The 1970s were a time of artistic experimentation. Bands like Pink Floyd and Led Zeppelin broke new ground in music and films The Godfather and Star Wars revamped old movie genres into critical and commercial successes. Comics were no exception to this innovation, especially at DC Comics where the cultural shifts were written all over every page. Wonder Woman had a wardrobe and attitude change, Superman munched on Kryptonite (while Clark Kent left the Daily Planet for a job on the TV news) and Green Lantern and Green Arrow addressed issues such as racism and drug addiction.

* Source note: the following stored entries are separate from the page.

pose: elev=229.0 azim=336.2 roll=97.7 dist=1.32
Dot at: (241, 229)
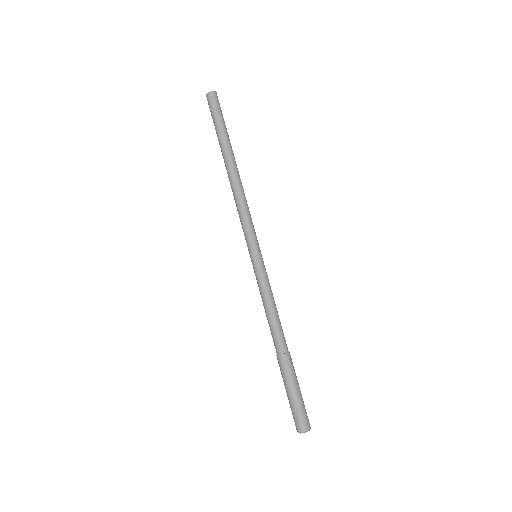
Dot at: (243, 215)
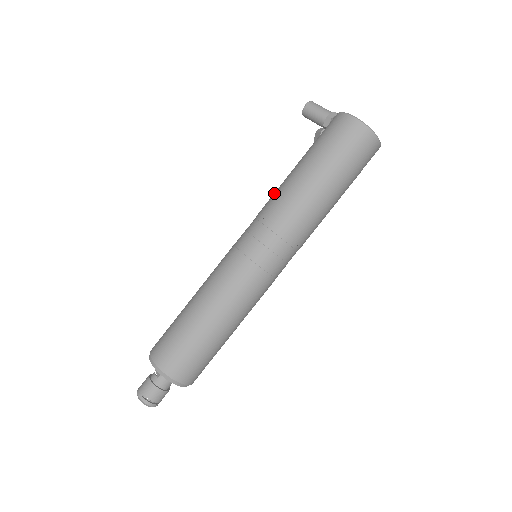
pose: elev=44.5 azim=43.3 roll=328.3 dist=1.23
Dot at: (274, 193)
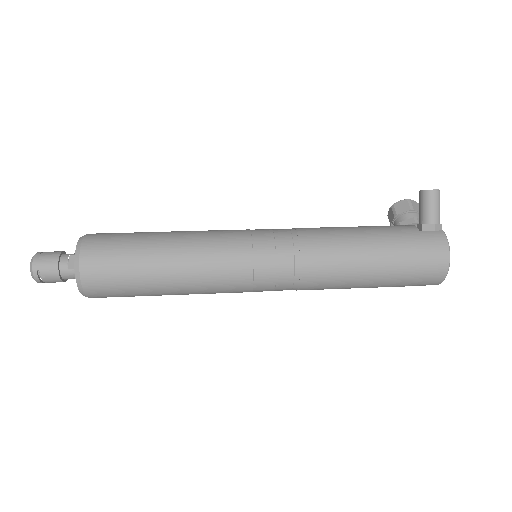
Dot at: (329, 234)
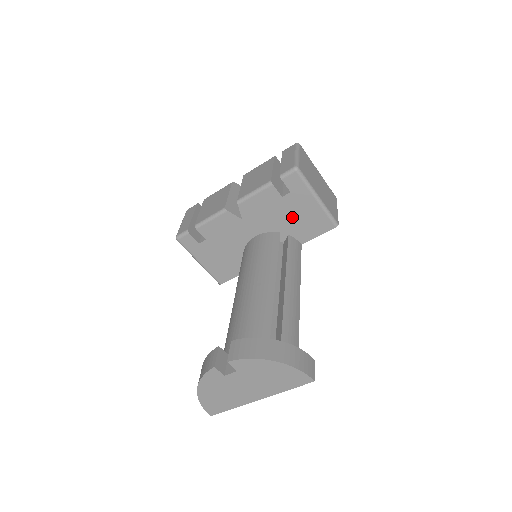
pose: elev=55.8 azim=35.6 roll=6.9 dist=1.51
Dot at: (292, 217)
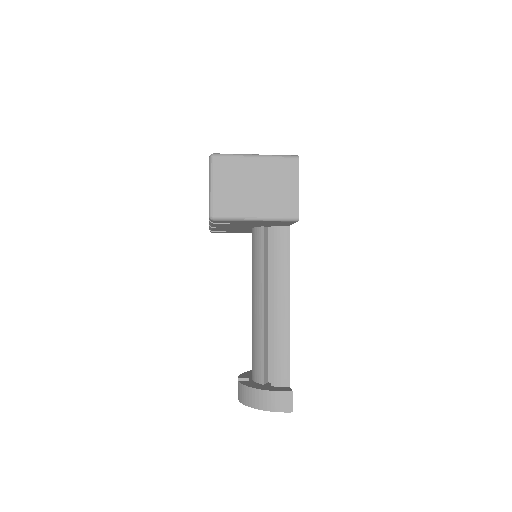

Innovations on Batman and Detective Comics by writers like Dennis O’Neil and Steve Englehart and artists like Marshall Rogers and Neal Adams translated to great critical acclaim and a return to serious story lines, but not to great profits for DC. In fact, as Marvel Comics continued to rise, their Distinguished Competition faded. The Caped Crusader’s numbers continued to fall, even as his stories got better and better, reaching an all-time low in 1985. But then dawned a new era of innovation when the famed Crisis on Infinite Earths shook the DC Multiverse and brought it back to its core.

 

While John Byrne retold Superman’s origin story in The Man of Steel, Frank Miller reached into the future to tell the story of an aged Bruce Wayne returning to crime fighting when Gotham City needed him most in the classic The Dark Knight Returns. Looking to return Batman to his edge (as he had done with Marvel’s Daredevil), Miller predicted the death of Robin (Jason Todd) and presented a menacing and often grotesque gargoyle of a Batman who used weapons as well as his fists, drove a tank of a Batmobile and went back to breaking necks and beating the hell out of villains.

 

Like the same year’s Watchmen (by Alan Moore and Dave Gibbons), Frank Miller’s The Dark Knight Returns was a huge and reinvigorating success for DC Comics. Miller’s minimalist style (amplified by the inks of Klaus Janson and the colors of Lynn Varley), coupled with his realistic depiction of a flawed (but effective) Dark Knight Detective won over fans and finally overshadowed the feckless pop-art campy Batman that had dominated public perception since the 1960s.

 

Batman’s popularity skyrocketed again and fans demanded more of this style of darker, more serious and realistic storytelling. Luckily, the man who had redarkened the Bat in the first place, Denny O’Neil had been named the group editor of the Batman titles and was largely responsible for the tone of the era. Miller returned to the Bat books, this time to tell Batman’s origin in the famed Year One storyline (this time with his erstwhile Daredevil collaborator David Mazzucchelli handling art duties). Alan Moore himself teamed up with artist Brian Bolland to create the one-shot The Killing Joke in 1988, which has had equally long-lasting ramifications.

 

Also in 1988, DC Comics became a media sensation when a 1-900 number was established for fans to vote on whether or not Miller’s prediction of a dead Jason Todd should come to pass. Jason’s death was decreed by a margin of a mere 28 votes and the Dark Knight was never quite the same again. The story A Death in the Family by writer Jim Starlin and artist Jim Aparo showed the Joker beating and bombing Robin to death in broad daylight, followed by Batman’s blocked attempts at revenge.

 

This success was followed by the launch of the Batman film series in 1989, a huge boon to the comic book industry at large. While these films did restore a certain amount of camp to the Dark Knight Mythos, they also took a great deal of inspiration from the brooding comics from the O’Neil/ Adams era all the way up to The Dark Knight Returns and spawned the more serious television adaptation Batman: The Animated Series (1992).

 

The rebounded sales have remained strong even as Batman in broad daylight has become less and less of a sight over the years (note, our first vision of the Batman in costume in The Dark Knight Returns is in the light blue costume in the light of day).